[Collection entries]
<<<<

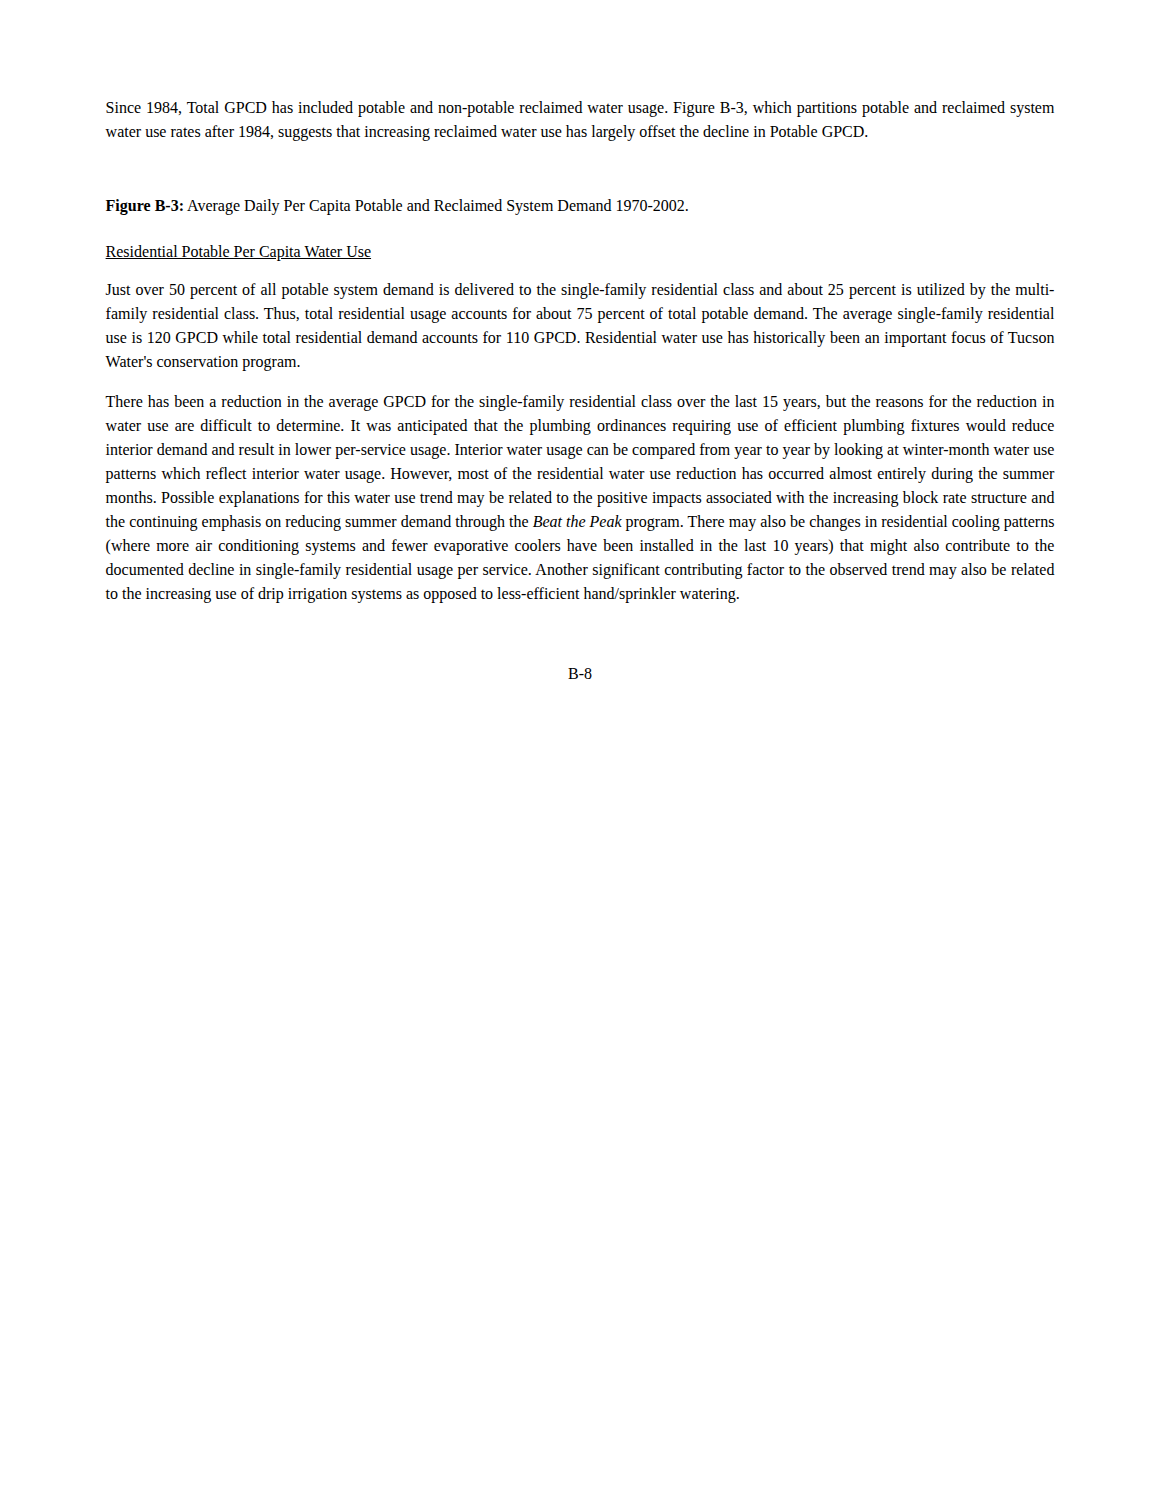Since 1984, Total GPCD has included potable and non-potable reclaimed water usage. Figure B-3, which partitions potable and reclaimed system water use rates after 1984, suggests that increasing reclaimed water use has largely offset the decline in Potable GPCD.
Figure B-3: Average Daily Per Capita Potable and Reclaimed System Demand 1970-2002.
Residential Potable Per Capita Water Use
Just over 50 percent of all potable system demand is delivered to the single-family residential class and about 25 percent is utilized by the multi-family residential class. Thus, total residential usage accounts for about 75 percent of total potable demand. The average single-family residential use is 120 GPCD while total residential demand accounts for 110 GPCD. Residential water use has historically been an important focus of Tucson Water's conservation program.
There has been a reduction in the average GPCD for the single-family residential class over the last 15 years, but the reasons for the reduction in water use are difficult to determine. It was anticipated that the plumbing ordinances requiring use of efficient plumbing fixtures would reduce interior demand and result in lower per-service usage. Interior water usage can be compared from year to year by looking at winter-month water use patterns which reflect interior water usage. However, most of the residential water use reduction has occurred almost entirely during the summer months. Possible explanations for this water use trend may be related to the positive impacts associated with the increasing block rate structure and the continuing emphasis on reducing summer demand through the Beat the Peak program. There may also be changes in residential cooling patterns (where more air conditioning systems and fewer evaporative coolers have been installed in the last 10 years) that might also contribute to the documented decline in single-family residential usage per service. Another significant contributing factor to the observed trend may also be related to the increasing use of drip irrigation systems as opposed to less-efficient hand/sprinkler watering.
B-8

>>>>

▶ [What the task requires] Using the data above, report the number of lines that contain the string "Capita", and only that number.

▶ [Your response] 2